=== Section Start ===

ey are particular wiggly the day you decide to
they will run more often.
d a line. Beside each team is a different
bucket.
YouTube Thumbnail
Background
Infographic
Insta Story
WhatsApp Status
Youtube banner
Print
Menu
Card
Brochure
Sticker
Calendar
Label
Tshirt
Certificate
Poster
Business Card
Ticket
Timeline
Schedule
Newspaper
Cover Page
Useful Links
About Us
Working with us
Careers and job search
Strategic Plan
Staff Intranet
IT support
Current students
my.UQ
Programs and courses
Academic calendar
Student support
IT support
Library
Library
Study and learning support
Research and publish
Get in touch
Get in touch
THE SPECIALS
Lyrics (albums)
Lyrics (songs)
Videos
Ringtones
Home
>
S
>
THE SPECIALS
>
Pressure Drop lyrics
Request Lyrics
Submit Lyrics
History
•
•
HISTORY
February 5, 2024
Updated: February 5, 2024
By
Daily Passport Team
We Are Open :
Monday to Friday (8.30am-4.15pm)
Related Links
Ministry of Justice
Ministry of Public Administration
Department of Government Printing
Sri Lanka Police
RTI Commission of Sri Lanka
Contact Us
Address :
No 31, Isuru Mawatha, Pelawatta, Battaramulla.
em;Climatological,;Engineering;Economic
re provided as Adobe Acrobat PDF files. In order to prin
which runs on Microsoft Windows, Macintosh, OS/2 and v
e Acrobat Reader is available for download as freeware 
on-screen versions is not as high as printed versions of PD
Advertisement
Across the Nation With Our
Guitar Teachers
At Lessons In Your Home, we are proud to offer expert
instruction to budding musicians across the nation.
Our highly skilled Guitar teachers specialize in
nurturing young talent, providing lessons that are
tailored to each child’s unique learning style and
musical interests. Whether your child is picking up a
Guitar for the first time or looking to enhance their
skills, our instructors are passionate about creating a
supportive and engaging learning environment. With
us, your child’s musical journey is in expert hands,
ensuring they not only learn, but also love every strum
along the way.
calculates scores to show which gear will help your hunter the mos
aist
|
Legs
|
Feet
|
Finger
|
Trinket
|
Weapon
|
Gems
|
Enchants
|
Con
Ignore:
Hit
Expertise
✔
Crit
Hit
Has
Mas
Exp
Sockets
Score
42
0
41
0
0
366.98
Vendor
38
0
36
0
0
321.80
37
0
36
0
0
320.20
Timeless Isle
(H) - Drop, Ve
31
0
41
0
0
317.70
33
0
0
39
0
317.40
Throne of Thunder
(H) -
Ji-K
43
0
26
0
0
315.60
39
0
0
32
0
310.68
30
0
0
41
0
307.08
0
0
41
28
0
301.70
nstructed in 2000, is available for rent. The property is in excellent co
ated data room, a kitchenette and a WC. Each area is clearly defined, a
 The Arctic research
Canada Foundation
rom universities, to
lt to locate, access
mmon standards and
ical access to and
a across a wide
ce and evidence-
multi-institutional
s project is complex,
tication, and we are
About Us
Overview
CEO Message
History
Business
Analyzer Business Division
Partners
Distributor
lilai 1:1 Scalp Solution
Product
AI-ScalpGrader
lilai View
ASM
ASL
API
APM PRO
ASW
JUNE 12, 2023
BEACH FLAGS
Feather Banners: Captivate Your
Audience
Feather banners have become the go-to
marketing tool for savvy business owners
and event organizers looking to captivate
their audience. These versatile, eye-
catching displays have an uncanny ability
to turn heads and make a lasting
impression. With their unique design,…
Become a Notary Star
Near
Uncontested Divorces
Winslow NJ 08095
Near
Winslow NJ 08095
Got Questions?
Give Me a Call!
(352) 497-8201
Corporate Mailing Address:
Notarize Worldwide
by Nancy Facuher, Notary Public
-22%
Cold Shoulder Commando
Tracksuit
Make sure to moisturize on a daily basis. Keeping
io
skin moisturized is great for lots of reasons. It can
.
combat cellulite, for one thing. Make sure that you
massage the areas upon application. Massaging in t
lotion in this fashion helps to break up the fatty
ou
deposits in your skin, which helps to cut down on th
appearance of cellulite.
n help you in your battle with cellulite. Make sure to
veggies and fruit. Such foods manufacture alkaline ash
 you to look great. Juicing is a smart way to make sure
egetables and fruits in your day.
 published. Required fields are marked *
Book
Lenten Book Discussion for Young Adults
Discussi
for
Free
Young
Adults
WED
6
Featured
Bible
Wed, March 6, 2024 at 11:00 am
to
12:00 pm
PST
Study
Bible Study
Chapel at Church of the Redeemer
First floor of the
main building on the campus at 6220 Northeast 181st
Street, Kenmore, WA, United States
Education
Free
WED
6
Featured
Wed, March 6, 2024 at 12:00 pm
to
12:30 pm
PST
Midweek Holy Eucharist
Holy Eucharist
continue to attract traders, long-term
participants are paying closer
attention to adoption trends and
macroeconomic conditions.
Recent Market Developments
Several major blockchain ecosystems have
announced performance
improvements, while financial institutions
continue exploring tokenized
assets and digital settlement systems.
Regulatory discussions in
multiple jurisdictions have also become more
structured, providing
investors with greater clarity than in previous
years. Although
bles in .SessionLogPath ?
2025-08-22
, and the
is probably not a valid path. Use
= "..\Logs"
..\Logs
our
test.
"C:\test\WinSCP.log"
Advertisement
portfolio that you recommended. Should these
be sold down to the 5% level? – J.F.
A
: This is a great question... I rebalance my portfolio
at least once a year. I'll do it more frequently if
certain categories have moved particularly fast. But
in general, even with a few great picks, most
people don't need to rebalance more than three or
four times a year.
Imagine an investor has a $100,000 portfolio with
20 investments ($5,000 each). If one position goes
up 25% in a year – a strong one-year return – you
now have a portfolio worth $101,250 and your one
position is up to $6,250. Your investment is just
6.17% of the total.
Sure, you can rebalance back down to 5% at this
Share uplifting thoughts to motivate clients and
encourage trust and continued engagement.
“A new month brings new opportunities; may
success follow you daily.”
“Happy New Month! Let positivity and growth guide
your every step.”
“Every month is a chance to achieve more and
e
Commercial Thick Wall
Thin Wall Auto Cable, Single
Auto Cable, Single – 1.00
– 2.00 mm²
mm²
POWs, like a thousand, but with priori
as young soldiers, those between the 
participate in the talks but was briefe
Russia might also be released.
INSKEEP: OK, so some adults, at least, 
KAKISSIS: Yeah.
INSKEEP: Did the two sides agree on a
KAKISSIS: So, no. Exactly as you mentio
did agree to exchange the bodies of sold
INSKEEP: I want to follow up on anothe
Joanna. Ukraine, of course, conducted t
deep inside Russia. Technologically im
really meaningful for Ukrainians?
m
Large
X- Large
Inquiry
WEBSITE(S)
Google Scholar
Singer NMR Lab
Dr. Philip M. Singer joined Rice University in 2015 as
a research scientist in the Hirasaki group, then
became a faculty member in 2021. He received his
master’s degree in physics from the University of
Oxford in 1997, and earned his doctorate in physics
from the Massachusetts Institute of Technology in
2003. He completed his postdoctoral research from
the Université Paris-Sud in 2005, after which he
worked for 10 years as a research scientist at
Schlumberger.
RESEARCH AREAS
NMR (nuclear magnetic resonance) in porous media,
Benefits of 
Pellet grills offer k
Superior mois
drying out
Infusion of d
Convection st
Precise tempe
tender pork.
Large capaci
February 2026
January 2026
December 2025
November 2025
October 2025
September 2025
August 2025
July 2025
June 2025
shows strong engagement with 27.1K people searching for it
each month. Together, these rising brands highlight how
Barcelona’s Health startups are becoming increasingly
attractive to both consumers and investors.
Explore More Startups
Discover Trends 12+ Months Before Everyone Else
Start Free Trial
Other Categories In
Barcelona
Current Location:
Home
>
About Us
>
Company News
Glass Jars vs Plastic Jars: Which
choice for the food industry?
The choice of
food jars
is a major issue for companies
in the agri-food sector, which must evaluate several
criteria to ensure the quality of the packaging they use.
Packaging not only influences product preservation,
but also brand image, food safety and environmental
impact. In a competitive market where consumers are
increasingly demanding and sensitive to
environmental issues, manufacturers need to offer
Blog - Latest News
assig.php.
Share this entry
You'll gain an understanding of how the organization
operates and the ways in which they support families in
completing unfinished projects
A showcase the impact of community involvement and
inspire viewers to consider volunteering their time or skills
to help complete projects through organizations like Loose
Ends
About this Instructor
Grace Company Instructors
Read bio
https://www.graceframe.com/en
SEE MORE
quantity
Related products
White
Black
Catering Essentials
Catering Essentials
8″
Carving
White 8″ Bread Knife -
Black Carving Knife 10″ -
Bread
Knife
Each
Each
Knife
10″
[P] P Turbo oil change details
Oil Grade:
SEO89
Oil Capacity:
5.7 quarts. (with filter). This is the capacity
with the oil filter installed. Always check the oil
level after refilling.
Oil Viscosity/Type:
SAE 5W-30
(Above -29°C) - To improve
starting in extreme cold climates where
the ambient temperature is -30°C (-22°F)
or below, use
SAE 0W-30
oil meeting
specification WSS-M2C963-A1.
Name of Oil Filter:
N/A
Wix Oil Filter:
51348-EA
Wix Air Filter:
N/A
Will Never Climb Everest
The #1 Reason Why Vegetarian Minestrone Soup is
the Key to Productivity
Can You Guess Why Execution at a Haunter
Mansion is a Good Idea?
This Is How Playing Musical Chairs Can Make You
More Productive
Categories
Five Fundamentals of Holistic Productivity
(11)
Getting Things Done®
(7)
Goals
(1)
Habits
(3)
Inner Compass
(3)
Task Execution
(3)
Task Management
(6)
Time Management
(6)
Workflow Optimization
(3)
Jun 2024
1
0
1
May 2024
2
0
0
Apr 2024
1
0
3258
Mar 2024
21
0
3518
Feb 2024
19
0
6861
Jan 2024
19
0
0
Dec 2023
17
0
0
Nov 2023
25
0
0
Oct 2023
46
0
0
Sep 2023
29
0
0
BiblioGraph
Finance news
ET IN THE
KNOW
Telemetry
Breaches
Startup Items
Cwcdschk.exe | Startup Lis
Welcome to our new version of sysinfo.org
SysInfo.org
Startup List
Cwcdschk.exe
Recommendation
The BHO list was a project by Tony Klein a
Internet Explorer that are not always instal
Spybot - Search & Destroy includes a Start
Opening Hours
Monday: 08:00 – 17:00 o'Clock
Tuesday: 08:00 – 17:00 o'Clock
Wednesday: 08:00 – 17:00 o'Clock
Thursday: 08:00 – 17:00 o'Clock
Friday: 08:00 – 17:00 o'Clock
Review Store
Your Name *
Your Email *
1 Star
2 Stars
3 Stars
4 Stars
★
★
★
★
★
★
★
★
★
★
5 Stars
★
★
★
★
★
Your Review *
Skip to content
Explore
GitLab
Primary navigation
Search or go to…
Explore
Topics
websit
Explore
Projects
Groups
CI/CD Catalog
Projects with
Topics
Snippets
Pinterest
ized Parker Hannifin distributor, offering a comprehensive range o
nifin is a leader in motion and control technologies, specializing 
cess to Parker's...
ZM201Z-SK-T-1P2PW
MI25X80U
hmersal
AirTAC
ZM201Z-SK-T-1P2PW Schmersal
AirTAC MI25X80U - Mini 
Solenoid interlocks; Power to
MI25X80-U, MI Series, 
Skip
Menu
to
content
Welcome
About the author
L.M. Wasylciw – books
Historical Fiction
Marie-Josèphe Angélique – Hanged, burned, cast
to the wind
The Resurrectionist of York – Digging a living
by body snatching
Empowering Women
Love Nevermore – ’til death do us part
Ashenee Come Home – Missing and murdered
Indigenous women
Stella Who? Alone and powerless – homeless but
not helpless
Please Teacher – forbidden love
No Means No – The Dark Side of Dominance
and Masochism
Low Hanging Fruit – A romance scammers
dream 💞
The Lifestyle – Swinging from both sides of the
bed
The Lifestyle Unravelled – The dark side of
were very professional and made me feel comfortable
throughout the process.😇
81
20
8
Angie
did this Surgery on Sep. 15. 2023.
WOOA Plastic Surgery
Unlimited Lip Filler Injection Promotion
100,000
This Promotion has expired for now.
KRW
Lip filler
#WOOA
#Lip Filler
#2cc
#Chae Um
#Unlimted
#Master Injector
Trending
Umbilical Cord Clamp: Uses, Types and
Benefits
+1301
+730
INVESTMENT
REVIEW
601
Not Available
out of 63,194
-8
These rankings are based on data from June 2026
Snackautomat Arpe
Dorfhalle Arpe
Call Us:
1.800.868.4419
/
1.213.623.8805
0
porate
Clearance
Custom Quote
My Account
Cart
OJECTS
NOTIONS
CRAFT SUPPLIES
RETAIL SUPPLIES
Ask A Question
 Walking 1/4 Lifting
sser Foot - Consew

=== Section End ===

Work to complete: Look above for the line with "Study and learning support" and the line with "Guitar for the", and reproduce exactly those two lines plus every line between, nothing more.

Problem solution:
Study and learning support
Research and publish
Get in touch
Get in touch
THE SPECIALS
Lyrics (albums)
Lyrics (songs)
Videos
Ringtones
Home
>
S
>
THE SPECIALS
>
Pressure Drop lyrics
Request Lyrics
Submit Lyrics
History
•
•
HISTORY
February 5, 2024
Updated: February 5, 2024
By
Daily Passport Team
We Are Open :
Monday to Friday (8.30am-4.15pm)
Related Links
Ministry of Justice
Ministry of Public Administration
Department of Government Printing
Sri Lanka Police
RTI Commission of Sri Lanka
Contact Us
Address :
No 31, Isuru Mawatha, Pelawatta, Battaramulla.
em;Climatological,;Engineering;Economic
re provided as Adobe Acrobat PDF files. In order to prin
which runs on Microsoft Windows, Macintosh, OS/2 and v
e Acrobat Reader is available for download as freeware 
on-screen versions is not as high as printed versions of PD
Advertisement
Across the Nation With Our
Guitar Teachers
At Lessons In Your Home, we are proud to offer expert
instruction to budding musicians across the nation.
Our highly skilled Guitar teachers specialize in
nurturing young talent, providing lessons that are
tailored to each child’s unique learning style and
musical interests. Whether your child is picking up a
Guitar for the first time or looking to enhance their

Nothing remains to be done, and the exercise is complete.